Detainee Iranian-American, 85, leaves Iran for Oman

DUBAI, United Arab Emirates (AP) — An 85-year-old Iranian-American held in Iran on internationally criticized espionage charges left the country Wednesday for Oman, officials said, after mounting pressure for his release amid his struggles with his poor health. His 50-year-old son, however, remains in Iran.

Baquer Namazi’s release marks the first American freed by Iran since President Joe Biden took office, even as talks on Tehran’s scrappy nuclear deal with world powers have stalled. Iran has long used imprisoned Westerners or those with ties abroad as bargaining chips in negotiations.

State news agency IRNA released video of Namazi boarding a Royal Oman Air Force aircraft, apparently in Tehran. It said Namazi left the country on Wednesday.

Jared Genser, a Washington-based attorney representing the Namazi family, shared a photo of Namazi on the plane in a suit and tie.

“After a short wait, he will leave Oman and head to Abu Dhabi,” Genser said.

In Abu Dhabi, Namazi will undergo a carotid endarterectomy at the local Cleveland Clinic branch to clear a severe blockage in his left internal carotid artery, Gensher said. This blockage put Namazi at high risk of stroke.

Tehran said late on Tuesday that Oman had thanked the Iranian government for Namazi’s “handover” to Muscat. Oman and the US did not immediately acknowledge the flight.

Namazi is a former UNICEF official who served as governor of Iran’s oil-rich Khuzestan province under the US-backed shah. Arrested in 2016, he is apparently drawn to Iran because of fears for his imprisoned son who was detained in 2015.

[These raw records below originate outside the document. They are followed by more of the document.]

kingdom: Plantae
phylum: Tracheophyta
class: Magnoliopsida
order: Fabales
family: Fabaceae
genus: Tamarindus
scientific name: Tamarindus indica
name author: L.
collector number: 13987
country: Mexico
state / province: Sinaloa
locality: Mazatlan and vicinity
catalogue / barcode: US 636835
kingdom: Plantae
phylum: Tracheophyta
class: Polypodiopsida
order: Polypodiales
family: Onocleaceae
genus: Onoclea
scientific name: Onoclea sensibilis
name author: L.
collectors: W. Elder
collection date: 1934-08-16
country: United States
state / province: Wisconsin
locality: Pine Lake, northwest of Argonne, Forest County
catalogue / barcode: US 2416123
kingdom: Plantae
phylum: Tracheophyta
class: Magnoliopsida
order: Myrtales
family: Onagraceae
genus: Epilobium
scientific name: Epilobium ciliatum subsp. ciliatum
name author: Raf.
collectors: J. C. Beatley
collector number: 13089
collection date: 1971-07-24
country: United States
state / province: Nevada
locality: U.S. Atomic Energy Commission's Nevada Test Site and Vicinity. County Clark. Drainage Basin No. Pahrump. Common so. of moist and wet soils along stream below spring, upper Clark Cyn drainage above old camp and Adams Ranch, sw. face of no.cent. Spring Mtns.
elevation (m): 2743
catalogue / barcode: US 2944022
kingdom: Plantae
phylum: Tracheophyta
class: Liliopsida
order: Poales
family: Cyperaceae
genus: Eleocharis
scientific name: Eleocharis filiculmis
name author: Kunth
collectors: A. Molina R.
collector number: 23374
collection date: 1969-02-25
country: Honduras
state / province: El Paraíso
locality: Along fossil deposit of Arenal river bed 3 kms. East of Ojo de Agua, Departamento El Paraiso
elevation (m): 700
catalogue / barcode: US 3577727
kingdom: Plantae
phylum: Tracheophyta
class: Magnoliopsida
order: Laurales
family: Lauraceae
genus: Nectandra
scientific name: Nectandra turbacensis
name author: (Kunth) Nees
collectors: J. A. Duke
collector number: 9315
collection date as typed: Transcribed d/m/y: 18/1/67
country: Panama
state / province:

Namazi was placed under house arrest on medical grounds in 2018, but was unable to leave Iran despite pleas from his family to travel to undergo emergency heart surgery after multiple hospitalizations.

Last October, he underwent surgery in Iran to clear a blockage in a brain artery that his family and supporters described as life-threatening.

Security forces arrested his son, Shiamak Namazi, an advocate of closer ties between Iran and the West, while he was visiting Iran on a business trip.

Both Namazis were sentenced to 10 years in prison in Iran on what the US and UN say were trumped-up espionage charges.

The UN Working Group on Arbitrary Detention dismissed the cases against the two men, saying in 2017 that their case was part of “an emerging pattern involving the arbitrary deprivation of liberty of dual nationals”.

“There is no evidence that either Mr S Namazi or Mr B Namazi had a criminal record, including in relation to national security offences,” their report said. “There is nothing to show that they have ever acted against the national interests of the Islamic Republic of Iran.”